=== TEXTO PARA ANALIZAR ===

Pero ya escuchamos y hemos comentado muchas veces la réplica de Jesús, que de ninguna manera pretende rebajar la posición de la madre. Es más, es una alabanza, una bienaventuranza también para María. ¿Quién ha sido capaz de acoger como lo hizo María en su corazón la Palabra de Dios en la vida? Por eso decimos que estas palabras son una bienaventuranza también para María.
María la que sabía leer con su corazón todo lo que el Señor le revelaba y daba a conocer. Guardaba en su corazón todo cuanto sucedía porque en esas cosas, aunque algunas veces no las comprendiera, ella sentía que Dios le hablaba. Se pondrá a considerar el significado de las palabras del saludo del ángel que no acababa de entender, pero también iba guardando y rumiando en su corazón todas aquellos acontecimientos soprendentes que rodearon el nacimiento y la infancia de Jesús.
‘¡Dichosos los que escuchan la Palabra de Dios y la cumplen!’ Una nueva bienaventuranza de Jesús a añadir a las proclamadas en el sermón del monte. Ha sido una constante de Jesús el decirnos cómo tenemos que escuchar y acoger la Palabra de Dios. Como un edificio plantado sobre los cimientos de la roca firme son los que escuchan la Palabra de Dios y la cumplen. Que no basta decir ¡Señor, Señor!, nos dirá en otra ocasión. Que no es sólo con palabras bonitas cómo vamos a expresar una fe que implica un seguimiento radical de Jesús, sino que tiene que ser con toda la vida.
Queremos nosotros también alabar y bendecir al Señor por tantas maravillas de amor con las que se nos manifiesta. Queremos alabar y bendecir al Señor, sí, porque nos ha dado a María y en ella tenemos el mejor ejemplo de cómo plantar en nuestro corazón la Palabra de Dios. Queremos alabar y bendecir al Señor que nos da cada día la posibilidad de escuchar su Palabra y a nosotros también nos llamará dichosos y felices porque queremos escucharla con corazón humilde y sencillo, y queremos ser esa tierra buena que haga posible que la semilla de fruto al ciento por uno. Dichosos nosotros, si somos capaces de plantar la Palabra en nuestro corazón y nuestra vida.

=== FILAS PARA PROCESAR ===

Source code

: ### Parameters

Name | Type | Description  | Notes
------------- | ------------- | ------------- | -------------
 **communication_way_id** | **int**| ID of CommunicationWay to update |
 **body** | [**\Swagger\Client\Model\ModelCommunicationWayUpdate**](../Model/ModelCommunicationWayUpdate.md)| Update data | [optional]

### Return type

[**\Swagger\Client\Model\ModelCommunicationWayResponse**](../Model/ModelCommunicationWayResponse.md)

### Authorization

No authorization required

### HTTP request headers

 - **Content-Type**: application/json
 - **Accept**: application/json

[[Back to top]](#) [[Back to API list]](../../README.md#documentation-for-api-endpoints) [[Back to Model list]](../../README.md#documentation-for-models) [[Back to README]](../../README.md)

===

CONJUNTO DE TAREAS -
A: Vuelve a escribir sin ningún cambio el pasaje del texto sobre María y la Palabra de Dios que va entre "Pero ya escuchamos" y "son una bienaventuranza también para María.", ambos incluidos.
B: Transcribe fielmente, de las filas, las líneas comprendidas entre la que contiene "Name | Type" y la que contiene "to update |", ambas incluidas.

RESPUESTAS -
A:
Pero ya escuchamos y hemos comentado muchas veces la réplica de Jesús, que de ninguna manera pretende rebajar la posición de la madre. Es más, es una alabanza, una bienaventuranza también para María. ¿Quién ha sido capaz de acoger como lo hizo María en su corazón la Palabra de Dios en la vida? Por eso decimos que estas palabras son una bienaventuranza también para María.

B:
Name | Type | Description  | Notes
------------- | ------------- | ------------- | -------------
 **communication_way_id** | **int**| ID of CommunicationWay to update |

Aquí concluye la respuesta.